- _TASK DETAILS_:
All of the entries are to be printed exactly as they appear.

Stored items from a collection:
BEGIN

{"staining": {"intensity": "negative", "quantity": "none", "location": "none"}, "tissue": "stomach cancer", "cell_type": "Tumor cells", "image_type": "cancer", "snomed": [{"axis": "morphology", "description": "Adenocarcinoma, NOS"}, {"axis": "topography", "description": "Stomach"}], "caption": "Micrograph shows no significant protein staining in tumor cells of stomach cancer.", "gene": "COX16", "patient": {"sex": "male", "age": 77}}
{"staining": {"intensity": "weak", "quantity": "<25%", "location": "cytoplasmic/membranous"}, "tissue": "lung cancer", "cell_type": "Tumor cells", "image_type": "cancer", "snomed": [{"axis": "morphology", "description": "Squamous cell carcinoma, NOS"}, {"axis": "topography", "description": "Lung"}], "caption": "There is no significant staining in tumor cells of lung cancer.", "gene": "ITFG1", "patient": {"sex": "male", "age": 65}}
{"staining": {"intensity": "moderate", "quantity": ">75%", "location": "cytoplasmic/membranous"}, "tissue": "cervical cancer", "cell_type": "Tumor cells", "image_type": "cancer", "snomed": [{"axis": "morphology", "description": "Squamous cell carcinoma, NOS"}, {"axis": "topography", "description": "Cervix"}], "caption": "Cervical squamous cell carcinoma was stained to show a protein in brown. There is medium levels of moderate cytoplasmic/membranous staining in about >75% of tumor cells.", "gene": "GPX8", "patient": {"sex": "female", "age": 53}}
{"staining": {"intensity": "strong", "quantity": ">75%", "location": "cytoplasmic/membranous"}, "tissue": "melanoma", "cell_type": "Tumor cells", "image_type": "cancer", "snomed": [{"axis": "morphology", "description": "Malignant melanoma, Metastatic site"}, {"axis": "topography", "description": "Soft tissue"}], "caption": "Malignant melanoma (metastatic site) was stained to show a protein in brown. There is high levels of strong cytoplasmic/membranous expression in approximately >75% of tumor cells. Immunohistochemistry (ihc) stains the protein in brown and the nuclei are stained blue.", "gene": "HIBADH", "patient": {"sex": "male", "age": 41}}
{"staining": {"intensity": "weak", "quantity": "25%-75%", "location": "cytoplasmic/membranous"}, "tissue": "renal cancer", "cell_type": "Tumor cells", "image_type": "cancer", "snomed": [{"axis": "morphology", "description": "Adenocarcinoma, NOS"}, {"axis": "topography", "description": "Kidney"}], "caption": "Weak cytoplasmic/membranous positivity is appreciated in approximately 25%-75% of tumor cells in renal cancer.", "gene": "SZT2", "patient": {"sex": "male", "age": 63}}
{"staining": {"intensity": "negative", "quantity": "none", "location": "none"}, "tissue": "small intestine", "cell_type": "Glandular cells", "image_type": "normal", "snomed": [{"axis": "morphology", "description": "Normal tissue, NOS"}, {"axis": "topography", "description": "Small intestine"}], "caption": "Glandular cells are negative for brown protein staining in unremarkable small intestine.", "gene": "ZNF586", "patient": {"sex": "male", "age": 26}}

END

- _RESPONSE_:
{"staining": {"intensity": "negative", "quantity": "none", "location": "none"}, "tissue": "stomach cancer", "cell_type": "Tumor cells", "image_type": "cancer", "snomed": [{"axis": "morphology", "description": "Adenocarcinoma, NOS"}, {"axis": "topography", "description": "Stomach"}], "caption": "Micrograph shows no significant protein staining in tumor cells of stomach cancer.", "gene": "COX16", "patient": {"sex": "male", "age": 77}}
{"staining": {"intensity": "weak", "quantity": "<25%", "location": "cytoplasmic/membranous"}, "tissue": "lung cancer", "cell_type": "Tumor cells", "image_type": "cancer", "snomed": [{"axis": "morphology", "description": "Squamous cell carcinoma, NOS"}, {"axis": "topography", "description": "Lung"}], "caption": "There is no significant staining in tumor cells of lung cancer.", "gene": "ITFG1", "patient": {"sex": "male", "age": 65}}
{"staining": {"intensity": "moderate", "quantity": ">75%", "location": "cytoplasmic/membranous"}, "tissue": "cervical cancer", "cell_type": "Tumor cells", "image_type": "cancer", "snomed": [{"axis": "morphology", "description": "Squamous cell carcinoma, NOS"}, {"axis": "topography", "description": "Cervix"}], "caption": "Cervical squamous cell carcinoma was stained to show a protein in brown. There is medium levels of moderate cytoplasmic/membranous staining in about >75% of tumor cells.", "gene": "GPX8", "patient": {"sex": "female", "age": 53}}
{"staining": {"intensity": "strong", "quantity": ">75%", "location": "cytoplasmic/membranous"}, "tissue": "melanoma", "cell_type": "Tumor cells", "image_type": "cancer", "snomed": [{"axis": "morphology", "description": "Malignant melanoma, Metastatic site"}, {"axis": "topography", "description": "Soft tissue"}], "caption": "Malignant melanoma (metastatic site) was stained to show a protein in brown. There is high levels of strong cytoplasmic/membranous expression in approximately >75% of tumor cells. Immunohistochemistry (ihc) stains the protein in brown and the nuclei are stained blue.", "gene": "HIBADH", "patient": {"sex": "male", "age": 41}}
{"staining": {"intensity": "weak", "quantity": "25%-75%", "location": "cytoplasmic/membranous"}, "tissue": "renal cancer", "cell_type": "Tumor cells", "image_type": "cancer", "snomed": [{"axis": "morphology", "description": "Adenocarcinoma, NOS"}, {"axis": "topography", "description": "Kidney"}], "caption": "Weak cytoplasmic/membranous positivity is appreciated in approximately 25%-75% of tumor cells in renal cancer.", "gene": "SZT2", "patient": {"sex": "male", "age": 63}}
{"staining": {"intensity": "negative", "quantity": "none", "location": "none"}, "tissue": "small intestine", "cell_type": "Glandular cells", "image_type": "normal", "snomed": [{"axis": "morphology", "description": "Normal tissue, NOS"}, {"axis": "topography", "description": "Small intestine"}], "caption": "Glandular cells are negative for brown protein staining in unremarkable small intestine.", "gene": "ZNF586", "patient": {"sex": "male", "age": 26}}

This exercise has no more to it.